Task: Retype the portion of the article on the Chaplin plant upgrade between "The provincial 2021-22" and "over 70 years.", inclusive.

Exercise passage:
-.-.-

Saskatchewan Mining and Minerals Inc. (SMMI) has announced that it will be supporting a large upgrade project for its sodium sulphate plant located in Chaplin, Sask. to expand the facility’s production to better reflect market needs.
SMMI's sulphate of potash (SOP) fertilizer production upgrade will total $220 million and once completed, will increase the facility’s production to 150,000 metric tonnes of SOP annually.
The project will offer an estimated 360 construction jobs and once completed, the Chaplin plant will have 50 per cent more jobs available. A construction timeline for the project was not provided by SMMI.
SOP is sold to North American and international markets as a high-quality fertilizer and plant nutrition project, and SMMI confirmed that further expansion is planned to increase SOP tonnes and utilize reserves at Ingebrigt Lake.
Sodium sulphate as a stand-alone product has seen a decline in demand, said Energy and Resources Minister Bronwyn Eyre in a press release, while SOP remains in higher demand. Upgrades to the plant will reflect the current focus of the fertilizer production industry.
"This is very exciting news for our province and especially for the community of Chaplin, as this announcement will bring significant immediate and long-term economic benefits," said Lyle Stewart, MLA for Lumsden-Morse, in a press release. "It will protect and create jobs, all the while keeping an important industry in my constituency."
The provincial government voiced its support of the upgrade, conditionally approving the project for two capital investment incentives.
SMMI's upgrades will qualify for the new Sodium Sulphate Incentive, which provides a 10 per cent credit on capital projects that diversify or improve operating efficiency.
It is also approved for the Saskatchewan Chemical Fertilizer Incentive, which is a non-refundable, non-transferable 15 per cent tax credit of capital expenditures of $10 million or more spent on new or expanding construction projects at chemical fertilizer facilities.
"The Saskatchewan government clearly understands the immediate and long-term role that rural projects such as ours can play in strengthening and building Saskatchewan's economy as we emerge from the COVID-19 pandemic," said Rodney McCann, president of Saskatchewan Mining and Minerals Inc.
The provincial 2021-22 budget also reduced the royalty rate of sodium sulphate to three per cent, to support the sector through the transition.
The SMMI sodium sulphate facility at Chaplin, located about 85 kilometres west of Moose Jaw on Highway 1, has been in operation for over 70 years.

-.-.-

[Saved entries]
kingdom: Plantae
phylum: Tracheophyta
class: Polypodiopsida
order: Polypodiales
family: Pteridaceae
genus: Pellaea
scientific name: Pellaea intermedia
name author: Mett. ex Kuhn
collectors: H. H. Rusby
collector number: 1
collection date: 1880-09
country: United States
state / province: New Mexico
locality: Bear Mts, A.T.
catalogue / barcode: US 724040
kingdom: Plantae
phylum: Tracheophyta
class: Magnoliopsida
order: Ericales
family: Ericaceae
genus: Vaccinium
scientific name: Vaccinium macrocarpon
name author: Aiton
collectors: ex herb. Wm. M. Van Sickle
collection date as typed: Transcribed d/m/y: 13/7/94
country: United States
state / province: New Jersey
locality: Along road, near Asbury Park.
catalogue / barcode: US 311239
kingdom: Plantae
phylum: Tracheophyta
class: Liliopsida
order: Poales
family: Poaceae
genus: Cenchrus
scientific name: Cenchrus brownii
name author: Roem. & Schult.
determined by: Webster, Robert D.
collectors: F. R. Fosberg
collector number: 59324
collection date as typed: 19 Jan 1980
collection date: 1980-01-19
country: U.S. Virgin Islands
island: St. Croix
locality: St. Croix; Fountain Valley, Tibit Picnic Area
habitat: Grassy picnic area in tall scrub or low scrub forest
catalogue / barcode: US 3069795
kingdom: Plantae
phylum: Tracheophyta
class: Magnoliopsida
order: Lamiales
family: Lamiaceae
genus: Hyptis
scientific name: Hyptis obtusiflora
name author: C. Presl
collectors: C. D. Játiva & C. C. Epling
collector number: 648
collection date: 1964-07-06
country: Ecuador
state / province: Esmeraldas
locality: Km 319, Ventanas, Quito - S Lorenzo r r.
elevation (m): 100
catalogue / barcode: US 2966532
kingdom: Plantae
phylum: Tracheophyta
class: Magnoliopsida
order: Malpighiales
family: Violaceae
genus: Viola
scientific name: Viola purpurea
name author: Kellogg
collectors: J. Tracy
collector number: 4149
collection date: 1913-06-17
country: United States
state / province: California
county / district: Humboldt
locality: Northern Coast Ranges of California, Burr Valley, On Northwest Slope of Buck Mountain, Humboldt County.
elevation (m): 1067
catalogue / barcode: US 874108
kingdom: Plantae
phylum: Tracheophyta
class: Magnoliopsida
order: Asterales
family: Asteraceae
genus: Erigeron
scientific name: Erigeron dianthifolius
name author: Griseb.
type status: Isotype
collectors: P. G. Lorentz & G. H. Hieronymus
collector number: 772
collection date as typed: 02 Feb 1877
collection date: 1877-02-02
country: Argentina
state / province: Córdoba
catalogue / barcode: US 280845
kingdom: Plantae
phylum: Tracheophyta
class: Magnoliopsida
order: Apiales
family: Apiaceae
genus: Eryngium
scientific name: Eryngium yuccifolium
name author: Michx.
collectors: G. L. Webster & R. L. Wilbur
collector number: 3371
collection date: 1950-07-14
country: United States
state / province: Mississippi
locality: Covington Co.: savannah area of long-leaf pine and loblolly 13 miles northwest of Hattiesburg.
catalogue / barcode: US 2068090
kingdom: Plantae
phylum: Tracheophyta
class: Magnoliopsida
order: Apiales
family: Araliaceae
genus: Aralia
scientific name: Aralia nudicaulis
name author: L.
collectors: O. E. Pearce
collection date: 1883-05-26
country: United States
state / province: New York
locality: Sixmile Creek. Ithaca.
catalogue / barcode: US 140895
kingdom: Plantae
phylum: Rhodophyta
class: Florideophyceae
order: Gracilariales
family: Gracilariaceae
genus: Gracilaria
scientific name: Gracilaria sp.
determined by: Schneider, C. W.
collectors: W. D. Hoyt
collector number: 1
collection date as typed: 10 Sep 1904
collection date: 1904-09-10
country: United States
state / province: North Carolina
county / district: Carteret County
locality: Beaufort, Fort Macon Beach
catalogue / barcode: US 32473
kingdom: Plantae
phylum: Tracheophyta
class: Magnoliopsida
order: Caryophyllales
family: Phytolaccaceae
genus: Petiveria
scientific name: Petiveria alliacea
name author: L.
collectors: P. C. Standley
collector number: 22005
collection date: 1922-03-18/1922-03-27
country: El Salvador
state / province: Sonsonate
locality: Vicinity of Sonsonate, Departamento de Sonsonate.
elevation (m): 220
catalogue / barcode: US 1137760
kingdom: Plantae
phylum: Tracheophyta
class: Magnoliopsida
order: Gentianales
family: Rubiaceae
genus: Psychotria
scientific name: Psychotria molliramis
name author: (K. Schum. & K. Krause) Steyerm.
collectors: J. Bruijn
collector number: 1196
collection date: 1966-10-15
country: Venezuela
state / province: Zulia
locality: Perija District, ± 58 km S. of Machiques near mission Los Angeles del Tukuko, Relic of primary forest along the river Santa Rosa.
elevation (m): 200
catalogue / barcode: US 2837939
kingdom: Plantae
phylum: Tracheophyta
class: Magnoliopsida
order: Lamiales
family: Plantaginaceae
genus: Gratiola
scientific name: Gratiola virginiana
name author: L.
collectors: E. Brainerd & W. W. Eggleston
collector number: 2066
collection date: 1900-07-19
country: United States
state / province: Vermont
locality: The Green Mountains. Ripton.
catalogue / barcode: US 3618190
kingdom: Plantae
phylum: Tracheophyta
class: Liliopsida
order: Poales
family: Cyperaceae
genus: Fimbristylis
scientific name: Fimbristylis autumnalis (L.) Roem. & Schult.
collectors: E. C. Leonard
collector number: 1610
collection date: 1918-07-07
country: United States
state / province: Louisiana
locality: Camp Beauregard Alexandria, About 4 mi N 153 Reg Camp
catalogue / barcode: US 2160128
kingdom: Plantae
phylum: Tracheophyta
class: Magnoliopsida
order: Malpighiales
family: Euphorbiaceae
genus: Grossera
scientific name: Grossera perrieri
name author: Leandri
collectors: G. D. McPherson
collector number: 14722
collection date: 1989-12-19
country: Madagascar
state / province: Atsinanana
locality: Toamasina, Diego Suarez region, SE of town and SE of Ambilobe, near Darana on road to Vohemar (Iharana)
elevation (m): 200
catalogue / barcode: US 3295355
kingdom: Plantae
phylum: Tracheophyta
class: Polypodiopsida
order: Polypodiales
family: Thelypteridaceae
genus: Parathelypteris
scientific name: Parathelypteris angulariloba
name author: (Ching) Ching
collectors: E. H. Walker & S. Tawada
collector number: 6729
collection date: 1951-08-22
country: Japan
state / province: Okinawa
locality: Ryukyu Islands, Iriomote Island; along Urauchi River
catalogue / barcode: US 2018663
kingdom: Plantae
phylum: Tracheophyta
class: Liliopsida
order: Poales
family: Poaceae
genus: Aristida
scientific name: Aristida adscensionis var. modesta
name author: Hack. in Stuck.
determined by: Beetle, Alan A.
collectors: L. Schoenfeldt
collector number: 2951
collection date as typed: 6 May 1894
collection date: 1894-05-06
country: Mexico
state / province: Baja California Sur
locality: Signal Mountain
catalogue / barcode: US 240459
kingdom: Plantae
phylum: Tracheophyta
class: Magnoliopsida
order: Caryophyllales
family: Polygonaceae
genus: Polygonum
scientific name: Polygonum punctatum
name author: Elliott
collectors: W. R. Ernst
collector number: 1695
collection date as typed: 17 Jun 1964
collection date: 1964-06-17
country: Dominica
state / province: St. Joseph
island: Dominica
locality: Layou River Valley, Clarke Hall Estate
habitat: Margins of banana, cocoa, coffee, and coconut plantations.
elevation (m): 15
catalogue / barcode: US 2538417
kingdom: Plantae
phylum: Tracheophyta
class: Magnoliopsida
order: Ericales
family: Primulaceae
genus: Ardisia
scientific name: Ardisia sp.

-.-.-

Answer box:
The provincial 2021-22 budget also reduced the royalty rate of sodium sulphate to three per cent, to support the sector through the transition.
The SMMI sodium sulphate facility at Chaplin, located about 85 kilometres west of Moose Jaw on Highway 1, has been in operation for over 70 years.